Copy out the material below line for line, with nothing added, dropped, or changed.

* Begin SUPPLIED DATA *

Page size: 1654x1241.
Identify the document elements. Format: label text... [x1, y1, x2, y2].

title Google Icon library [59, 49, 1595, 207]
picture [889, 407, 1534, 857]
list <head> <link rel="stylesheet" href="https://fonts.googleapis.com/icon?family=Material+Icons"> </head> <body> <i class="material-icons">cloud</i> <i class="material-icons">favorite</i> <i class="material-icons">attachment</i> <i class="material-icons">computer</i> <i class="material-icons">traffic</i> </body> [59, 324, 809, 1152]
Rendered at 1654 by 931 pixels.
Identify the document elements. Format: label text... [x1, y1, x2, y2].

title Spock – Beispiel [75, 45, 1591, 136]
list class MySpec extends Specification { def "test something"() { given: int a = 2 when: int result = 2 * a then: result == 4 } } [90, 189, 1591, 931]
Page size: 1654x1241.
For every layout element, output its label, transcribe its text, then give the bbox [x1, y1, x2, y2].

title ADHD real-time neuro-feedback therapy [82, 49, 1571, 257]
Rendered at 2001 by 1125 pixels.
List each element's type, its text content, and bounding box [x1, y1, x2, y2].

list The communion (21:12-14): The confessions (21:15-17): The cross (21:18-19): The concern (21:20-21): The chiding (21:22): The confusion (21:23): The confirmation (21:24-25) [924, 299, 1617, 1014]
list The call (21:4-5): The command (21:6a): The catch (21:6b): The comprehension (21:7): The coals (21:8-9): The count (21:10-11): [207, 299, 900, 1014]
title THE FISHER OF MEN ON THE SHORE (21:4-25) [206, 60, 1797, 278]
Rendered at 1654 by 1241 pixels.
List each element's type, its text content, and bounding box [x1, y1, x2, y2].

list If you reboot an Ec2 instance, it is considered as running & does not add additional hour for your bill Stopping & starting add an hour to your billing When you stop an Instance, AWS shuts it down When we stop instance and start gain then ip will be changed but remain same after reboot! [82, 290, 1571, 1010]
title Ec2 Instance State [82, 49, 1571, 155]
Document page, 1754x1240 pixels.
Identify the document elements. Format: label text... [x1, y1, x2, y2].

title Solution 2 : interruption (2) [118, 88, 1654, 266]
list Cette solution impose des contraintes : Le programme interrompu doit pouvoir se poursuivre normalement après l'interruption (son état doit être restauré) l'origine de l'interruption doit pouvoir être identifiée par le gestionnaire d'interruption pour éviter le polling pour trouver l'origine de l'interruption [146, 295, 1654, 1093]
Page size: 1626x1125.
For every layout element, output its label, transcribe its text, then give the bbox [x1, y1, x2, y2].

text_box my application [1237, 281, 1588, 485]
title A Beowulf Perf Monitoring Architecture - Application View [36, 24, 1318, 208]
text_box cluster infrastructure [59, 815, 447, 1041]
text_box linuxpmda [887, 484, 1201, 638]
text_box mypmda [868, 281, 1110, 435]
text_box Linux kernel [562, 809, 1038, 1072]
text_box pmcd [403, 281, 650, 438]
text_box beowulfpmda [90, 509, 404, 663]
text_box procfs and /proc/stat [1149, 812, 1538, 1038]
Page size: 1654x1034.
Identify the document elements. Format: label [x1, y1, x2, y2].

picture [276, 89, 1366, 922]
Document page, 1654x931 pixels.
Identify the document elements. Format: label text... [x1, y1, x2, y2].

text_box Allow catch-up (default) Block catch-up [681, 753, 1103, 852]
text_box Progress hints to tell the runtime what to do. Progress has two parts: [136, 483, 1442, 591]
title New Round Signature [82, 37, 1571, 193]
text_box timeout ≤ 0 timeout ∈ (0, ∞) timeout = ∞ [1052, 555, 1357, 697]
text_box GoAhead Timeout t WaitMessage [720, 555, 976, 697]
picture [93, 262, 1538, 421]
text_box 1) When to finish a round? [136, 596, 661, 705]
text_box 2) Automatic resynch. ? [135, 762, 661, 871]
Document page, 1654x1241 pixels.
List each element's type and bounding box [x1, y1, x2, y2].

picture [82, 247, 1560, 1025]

* End SUPPLIED DATA *

- SOLUTION FOR THIS EXERCISE
Page size: 1654x1241.
Identify the document elements. Format: label text... [x1, y1, x2, y2].

title Google Icon library [59, 49, 1595, 207]
picture [889, 407, 1534, 857]
list <head> <link rel="stylesheet" href="https://fonts.googleapis.com/icon?family=Material+Icons"> </head> <body> <i class="material-icons">cloud</i> <i class="material-icons">favorite</i> <i class="material-icons">attachment</i> <i class="material-icons">computer</i> <i class="material-icons">traffic</i> </body> [59, 324, 809, 1152]
Rendered at 1654 by 931 pixels.
Identify the document elements. Format: label text... [x1, y1, x2, y2].

title Spock – Beispiel [75, 45, 1591, 136]
list class MySpec extends Specification { def "test something"() { given: int a = 2 when: int result = 2 * a then: result == 4 } } [90, 189, 1591, 931]
Page size: 1654x1241.
For every layout element, output its label, transcribe its text, then give the bbox [x1, y1, x2, y2].

title ADHD real-time neuro-feedback therapy [82, 49, 1571, 257]
Rendered at 2001 by 1125 pixels.
List each element's type, its text content, and bounding box [x1, y1, x2, y2].

list The communion (21:12-14): The confessions (21:15-17): The cross (21:18-19): The concern (21:20-21): The chiding (21:22): The confusion (21:23): The confirmation (21:24-25) [924, 299, 1617, 1014]
list The call (21:4-5): The command (21:6a): The catch (21:6b): The comprehension (21:7): The coals (21:8-9): The count (21:10-11): [207, 299, 900, 1014]
title THE FISHER OF MEN ON THE SHORE (21:4-25) [206, 60, 1797, 278]
Rendered at 1654 by 1241 pixels.
List each element's type, its text content, and bounding box [x1, y1, x2, y2].

list If you reboot an Ec2 instance, it is considered as running & does not add additional hour for your bill Stopping & starting add an hour to your billing When you stop an Instance, AWS shuts it down When we stop instance and start gain then ip will be changed but remain same after reboot! [82, 290, 1571, 1010]
title Ec2 Instance State [82, 49, 1571, 155]
Document page, 1754x1240 pixels.
Identify the document elements. Format: label text... [x1, y1, x2, y2].

title Solution 2 : interruption (2) [118, 88, 1654, 266]
list Cette solution impose des contraintes : Le programme interrompu doit pouvoir se poursuivre normalement après l'interruption (son état doit être restauré) l'origine de l'interruption doit pouvoir être identifiée par le gestionnaire d'interruption pour éviter le polling pour trouver l'origine de l'interruption [146, 295, 1654, 1093]
Page size: 1626x1125.
For every layout element, output its label, transcribe its text, then give the bbox [x1, y1, x2, y2].

text_box my application [1237, 281, 1588, 485]
title A Beowulf Perf Monitoring Architecture - Application View [36, 24, 1318, 208]
text_box cluster infrastructure [59, 815, 447, 1041]
text_box linuxpmda [887, 484, 1201, 638]
text_box mypmda [868, 281, 1110, 435]
text_box Linux kernel [562, 809, 1038, 1072]
text_box pmcd [403, 281, 650, 438]
text_box beowulfpmda [90, 509, 404, 663]
text_box procfs and /proc/stat [1149, 812, 1538, 1038]
Page size: 1654x1034.
Identify the document elements. Format: label [x1, y1, x2, y2].

picture [276, 89, 1366, 922]
Document page, 1654x931 pixels.
Identify the document elements. Format: label text... [x1, y1, x2, y2].

text_box Allow catch-up (default) Block catch-up [681, 753, 1103, 852]
text_box Progress hints to tell the runtime what to do. Progress has two parts: [136, 483, 1442, 591]
title New Round Signature [82, 37, 1571, 193]
text_box timeout ≤ 0 timeout ∈ (0, ∞) timeout = ∞ [1052, 555, 1357, 697]
text_box GoAhead Timeout t WaitMessage [720, 555, 976, 697]
picture [93, 262, 1538, 421]
text_box 1) When to finish a round? [136, 596, 661, 705]
text_box 2) Automatic resynch. ? [135, 762, 661, 871]
Document page, 1654x1241 pixels.
List each element's type and bounding box [x1, y1, x2, y2].

picture [82, 247, 1560, 1025]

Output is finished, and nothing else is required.